▶ **Your instructions**
Reproduce verbatim the stretch from the start of the entries through the line containing "2016.5 to 2017.5", including both ends. Omit the pictures from your reproduction.

*** Opening Supplied material ***

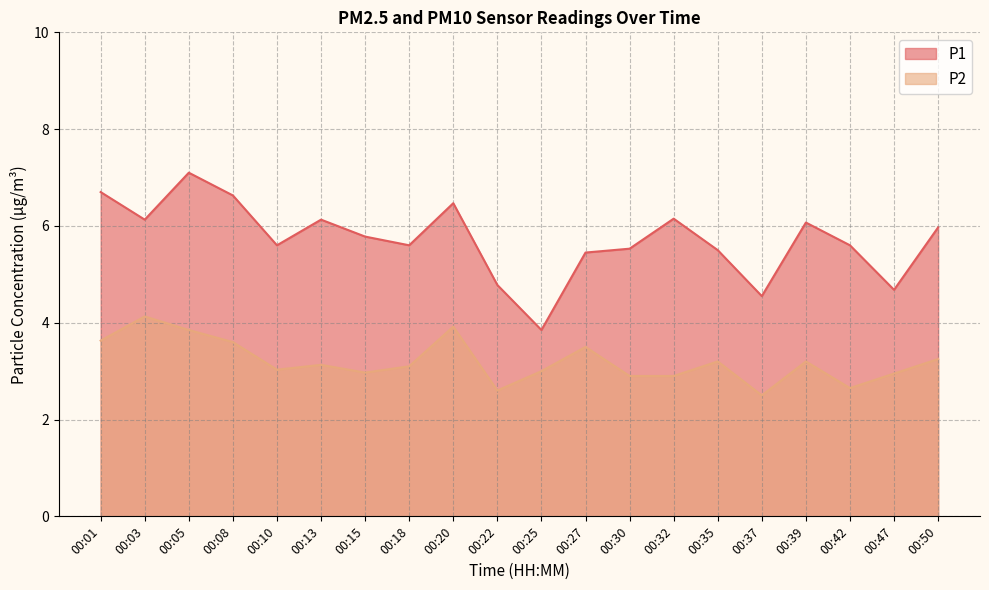

At how many categories does at least one series exceed 3?

20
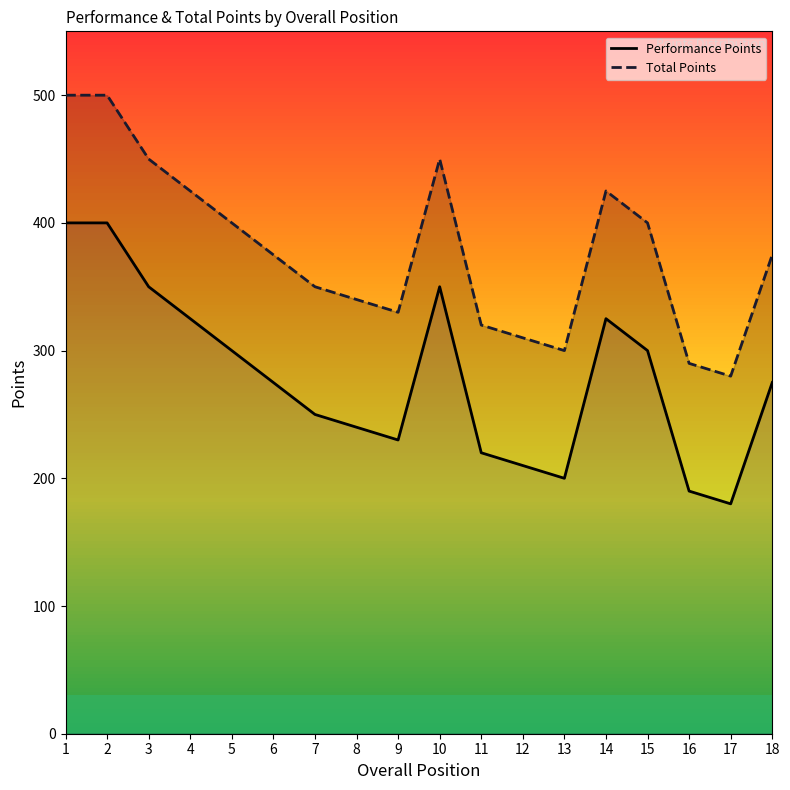

What are all the series names shown in the legend?

Performance Points, Total Points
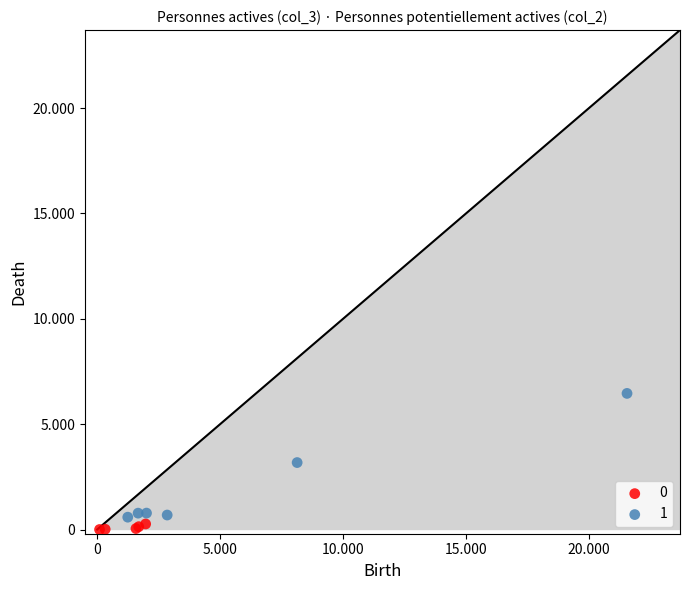

What are all the series names shown in the legend?

0, 1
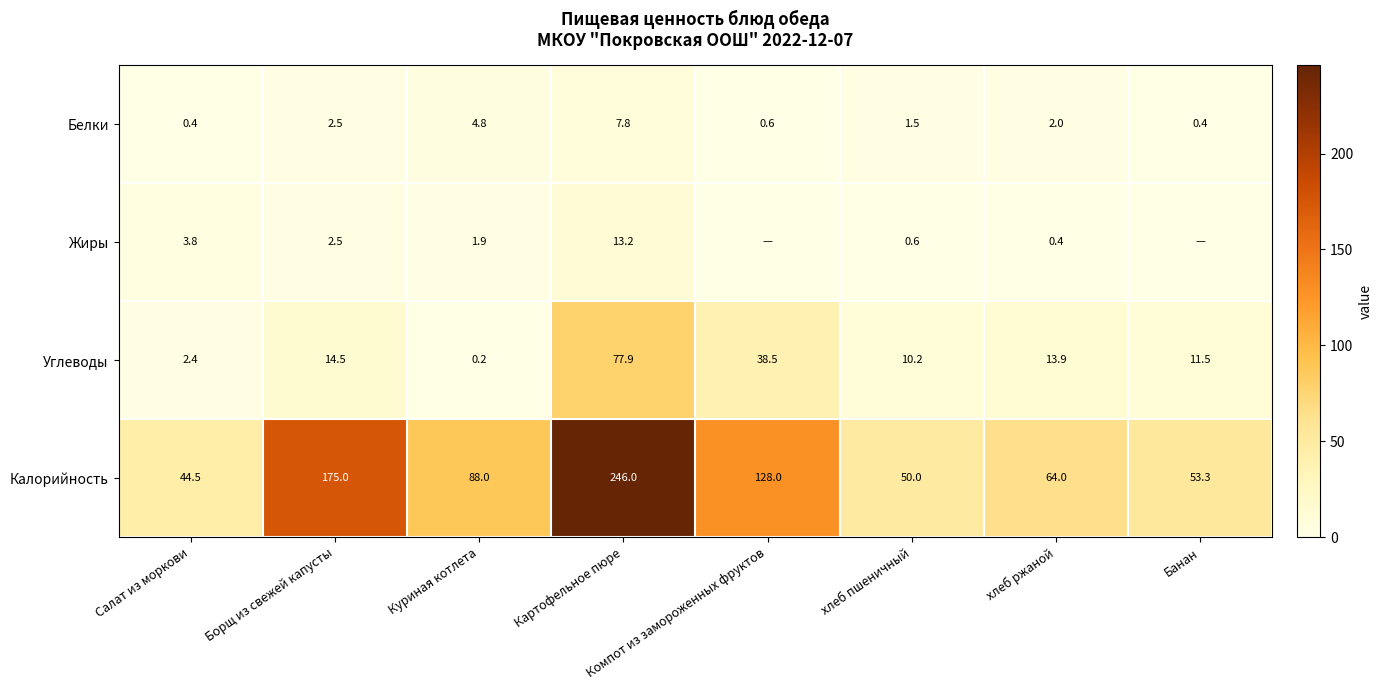

Count the number of data series in this chart.

4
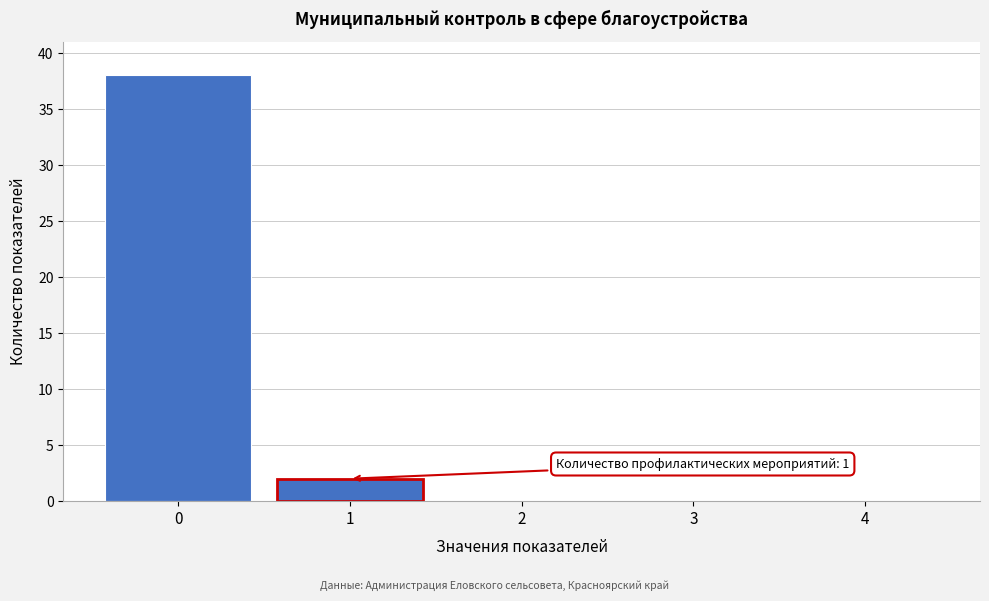

Reading left to right, what are all the values shown in this chart?

0=38	1=2	2=0	3=0	4=0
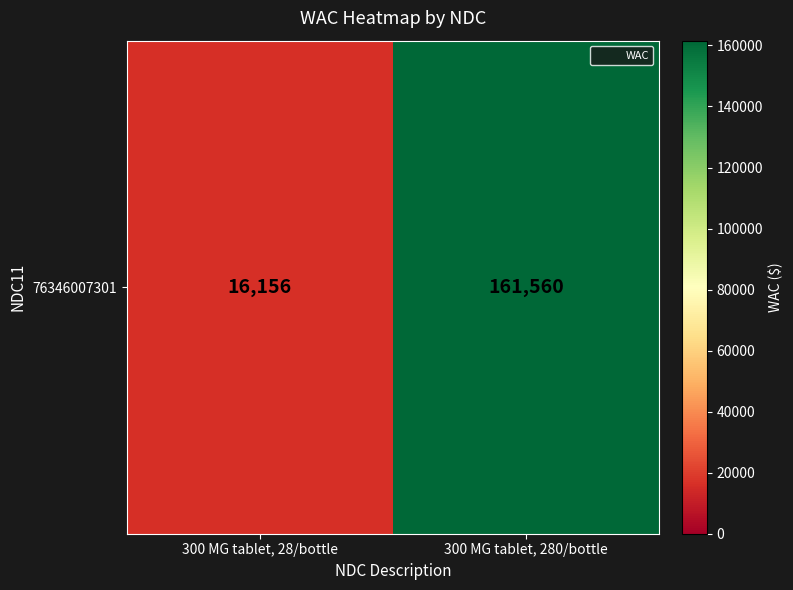

How many series are shown in this chart?

1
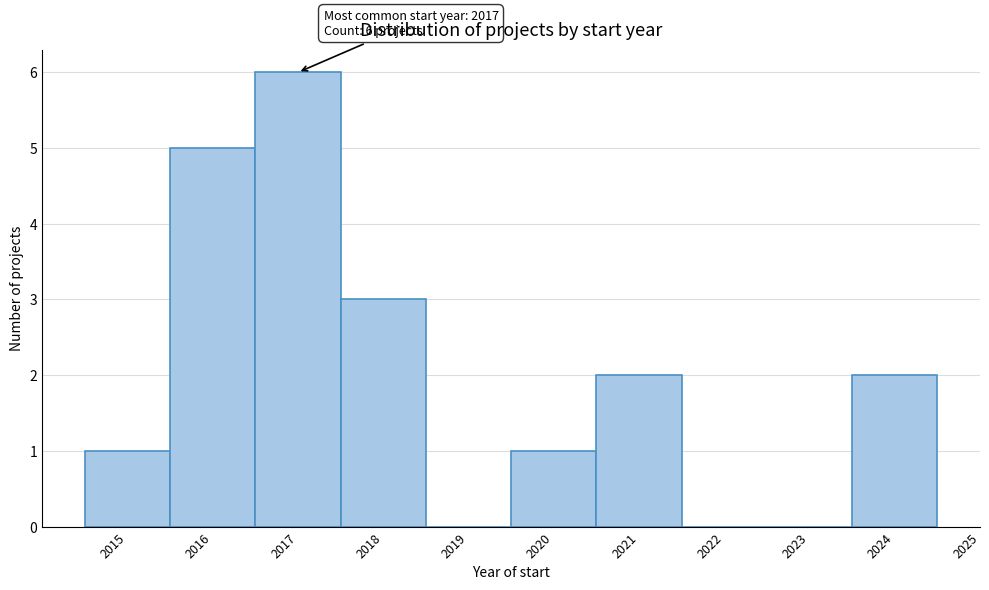

Over which range of the x-axis is the bar tallest?

2016.5 to 2017.5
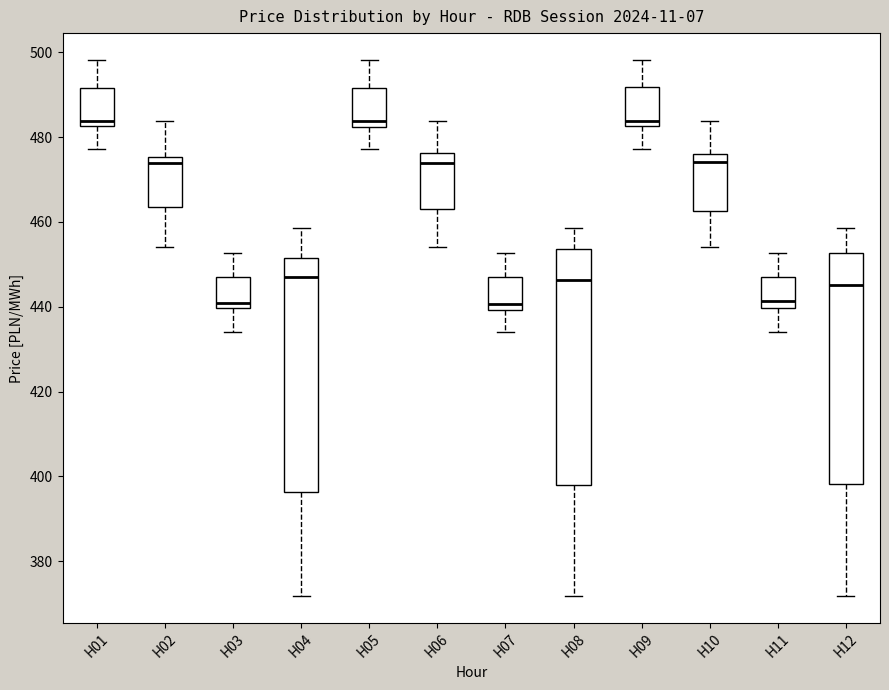

Reading left to right, read every box against the y-axis: the position of its median line, the range the box covers, and the ends of its whiskers. The values are not printed on the chart, so give them approximately, as read against the axis.

H01: median 484, box 482 to 492, whiskers 478 to 498
H02: median 474, box 464 to 476, whiskers 454 to 484
H03: median 440 (just above the box's lower edge), box 440 to 446, whiskers 434 to 452
H04: median 448, box 396 to 452, whiskers 372 to 458
H05: median 484, box 482 to 492, whiskers 478 to 498
H06: median 474, box 464 to 476, whiskers 454 to 484
H07: median 440 (just above the box's lower edge), box 440 to 446, whiskers 434 to 452
H08: median 446, box 398 to 454, whiskers 372 to 458
H09: median 484, box 482 to 492, whiskers 478 to 498
H10: median 474, box 462 to 476, whiskers 454 to 484
H11: median 442, box 440 to 448, whiskers 434 to 452
H12: median 446, box 398 to 452, whiskers 372 to 458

*** Closing Supplied material ***

▶ **Answer section**
At how many categories does at least one series exceed 3?

20

What are all the series names shown in the legend?

Performance Points, Total Points

What are all the series names shown in the legend?

0, 1

Count the number of data series in this chart.

4

Reading left to right, what are all the values shown in this chart?

0=38	1=2	2=0	3=0	4=0

How many series are shown in this chart?

1

Over which range of the x-axis is the bar tallest?

2016.5 to 2017.5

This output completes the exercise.